Lay ministry is here to stay, says this theologian. But there are growing pains still to come.
When faced with the question “Who are the laity?” in the mid-19th century, John Henry Newman quipped, “Well, the church would look very foolish without them.”
Theologian and expert on lay ministry Zeni Fox describes laypeople as “the disciples of Jesus who share responsibility for the mission of the church.” Indeed, without the laity, who comprise more than 99 percent of the church, the church wouldn’t just look foolish, but its mission could not be realized.
Even local parishes would find it hard to carry out their work without laypeople, who do everything from teaching religious education and distributing the Eucharist to organizing food pantries and coordinating clothing drives. And increasingly many are working in their parishes for a paycheck.
“It grew up like dandelions in the spring, just here, there, and everywhere,” says Fox of professional lay ministry. “This phenomenon has a grassroots dynamic.”

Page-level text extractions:
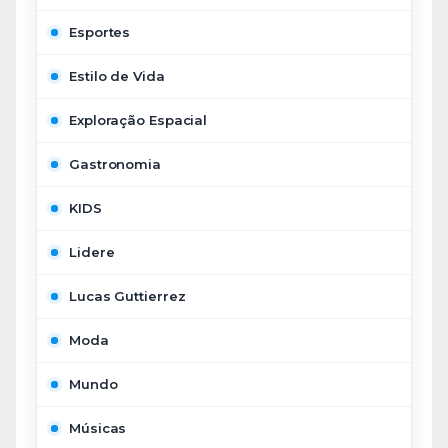
Esportes
Estilo de Vida
Exploração Espacial
Gastronomia
KIDS
Lidere
Lucas Guttierrez
Moda
Mundo
Músicas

Prompt:
Can you echo the passage on lay ministry word for word, from "Even local parishes" through "for a paycheck."?

Answer area:
Even local parishes would find it hard to carry out their work without laypeople, who do everything from teaching religious education and distributing the Eucharist to organizing food pantries and coordinating clothing drives. And increasingly many are working in their parishes for a paycheck.